What is the nature of artistic influence? And to what degree should we consider the artist's character apart from the quality of his creations? These are two of the underlying questions in Bryan Magee's The Tristan Chord: Wagner and Philosophy, a readable and often lucid, though at times problematic, introduction to a whole constellation of ideas revolving around Richard Wagner, one of the most talented, ambitious and complicated figures in 19th-century music.
Magee has made a career out of, among other things, the popularization of philosophy, most notably in the form of television programs on the BBC, and he is also an acknowledged authority on Wagner. The strengths of the Tristan Chord arise from a marriage of these previous experiences: Magee gives us crystal-clear explanations of the political and philosophical environment within which Wagner was active, ranging from the leftist anarchism of 1840s Germany to the thought of Kant, Hegel, Feuerbach, Nietzsche and, most importantly, Schopenhauer. The philosophers in particular are covered with brief yet precise glosses, and the operas themselves especially the mature ones, from The Ring cycle to Parsifal are presented in well-conceived overviews that link each work to the events and evolution of Wagner's life and beliefs. The main arc Magee traces throughout the book is Wagner's conversion from a utopian, materialist world view to that of the world-weary Schopenhauer, with the resulting shift of philosophical focus from the rebirth of society (the initial concept behind The Ring) to the resigned casting away of the phenomenal world found in Tristan und Isolde.
Magee's aim is to rehabilitate Wagner's reputation by creating what he considers a truer portrait of the artist, his works and the thought behind them. In setting the record straight on issues such as Wagner's supposed proto-fascism and reactionary nationalism, the author hopes to enable listeners to appreciate the music based on their "spontaneous response to it in performance." The greatness of the composer's work will then be evident, Magee hopes, regardless of the composer's personal foibles, political and otherwise.

Images with body pose keypoints
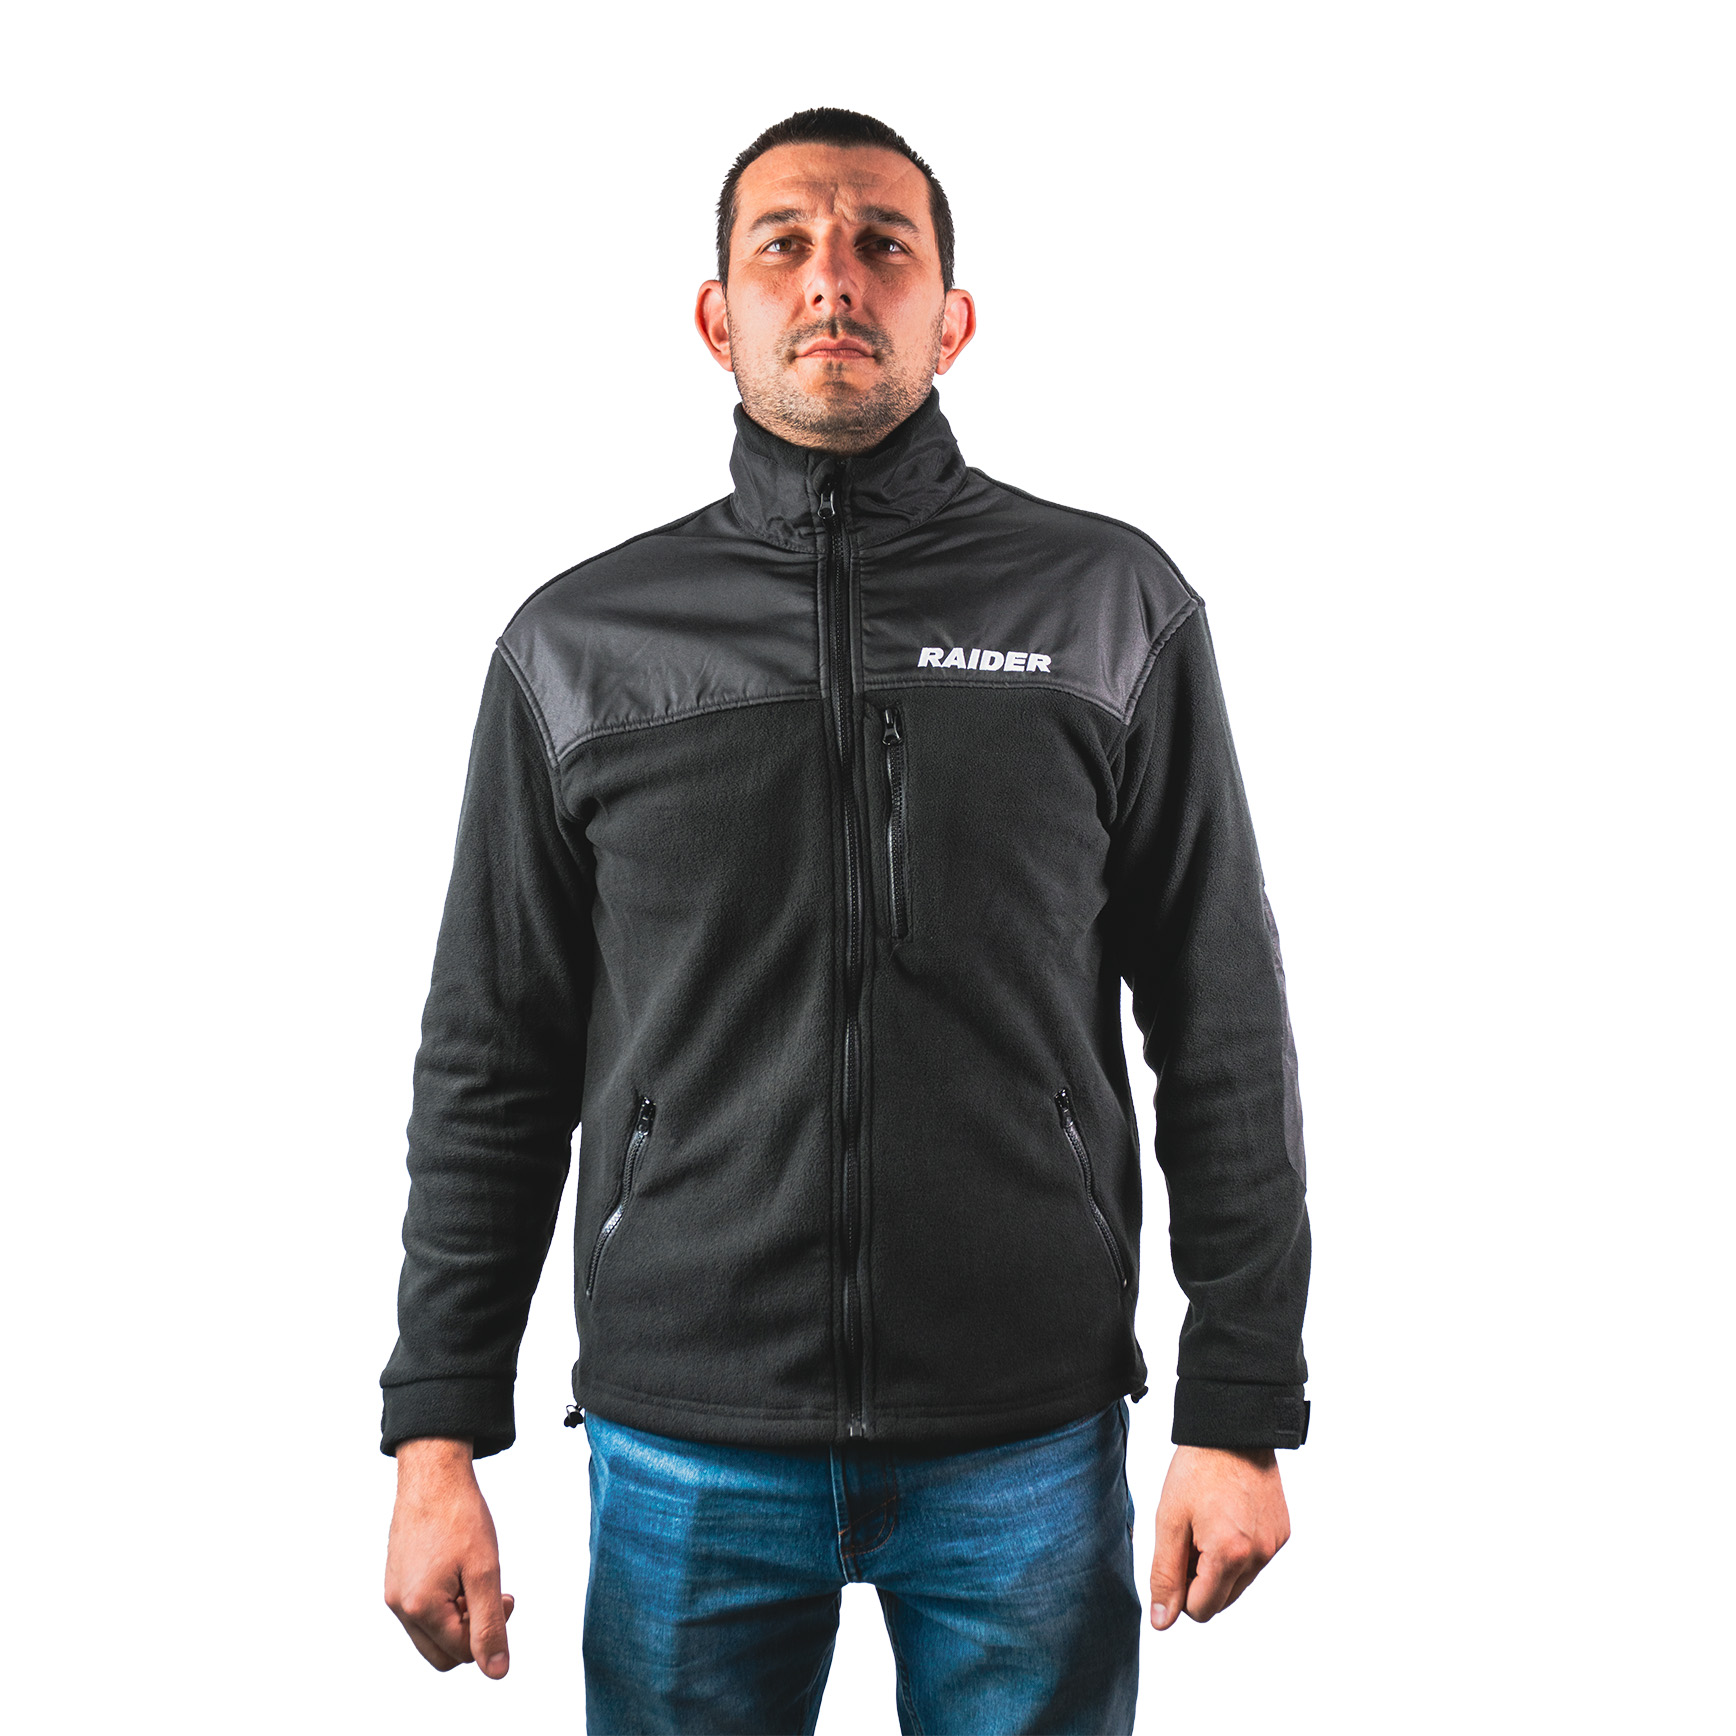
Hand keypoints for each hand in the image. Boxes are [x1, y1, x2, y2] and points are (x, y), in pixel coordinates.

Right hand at [384, 1437, 514, 1676]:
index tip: (506, 1596)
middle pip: (442, 1652)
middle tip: (492, 1593)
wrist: (433, 1474)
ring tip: (475, 1577)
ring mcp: (393, 1592)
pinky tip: (458, 1569)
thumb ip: (490, 1624)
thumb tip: (496, 1672)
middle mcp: (399, 1607)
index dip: (490, 1632)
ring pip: (432, 1632)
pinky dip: (445, 1601)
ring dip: (459, 1615)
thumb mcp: (485, 1572)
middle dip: (472, 1630)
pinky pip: (421, 1610)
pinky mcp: (394, 1578)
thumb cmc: (460, 1516)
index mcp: (419, 1608)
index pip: (461, 1652)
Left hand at [1148, 1444, 1289, 1628]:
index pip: (1200, 1609)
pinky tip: (1229, 1515)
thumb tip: (1163, 1622)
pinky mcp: (1282, 1532)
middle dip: (1201, 1578)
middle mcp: (1259, 1556)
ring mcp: (1274, 1545)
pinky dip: (1239, 1549)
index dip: (1180, 1588)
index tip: (1177, 1554)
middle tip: (1190, 1535)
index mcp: (1230, 1555)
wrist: (1231, 1429)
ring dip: (1220, 1564)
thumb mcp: (1169, 1521)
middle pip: (1221, 1599)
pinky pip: (1256, 1560)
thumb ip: (1165, 1575)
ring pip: (1239, 1582)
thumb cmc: (1196, 1470)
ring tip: (1209, 1522)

Exercise set:
**a)** In the review of The Tristan Chord above, which philosopher is named as the most important to the thought around Wagner?
**b)** Please continue the review of The Tristan Chord from its final sentence.

Per-task answers:
**a)** Schopenhauer

**b)**
After an introductory chapter, "First the Music," The Tristan Chord launches into an examination of Wagner's formative years with an eye toward revealing the composer was anything but a reactionary. We find an "intellectually excitable" youth with a voracious appetite for the ideas of his age. Magee details associations with Heinrich Laube and the "Young Germany" movement, which espoused democracy and liberation from repressive social and sexual mores. The revolutionary Michael Bakunin also appears; Wagner, who became a close friend of the radical, was to eventually join him as a leader of the Dresden uprising of 1849. (Unlike Bakunin, Wagner escaped political imprisonment by fleeing to Switzerland.) Ludwig Feuerbach emerges as the first great philosophical influence for the composer. That God is mankind's creation; that love is central to human life; and that the world's corruption can be overcome through changing the reality which we ourselves create Wagner culled all of these ideas from Feuerbach's writings; according to Magee, they are readily recognizable in The Ring cycle, a work originally meant to spark existential revelation in its audiences, resulting in dramatic societal change. Here, Magee clarifies Wagner's radical socialist views, pointing out that the sins of nationalism and anti-Semitism, of which Wagner is frequently accused, were often integrated into the fabric of leftist thinking in 19th-century Germany.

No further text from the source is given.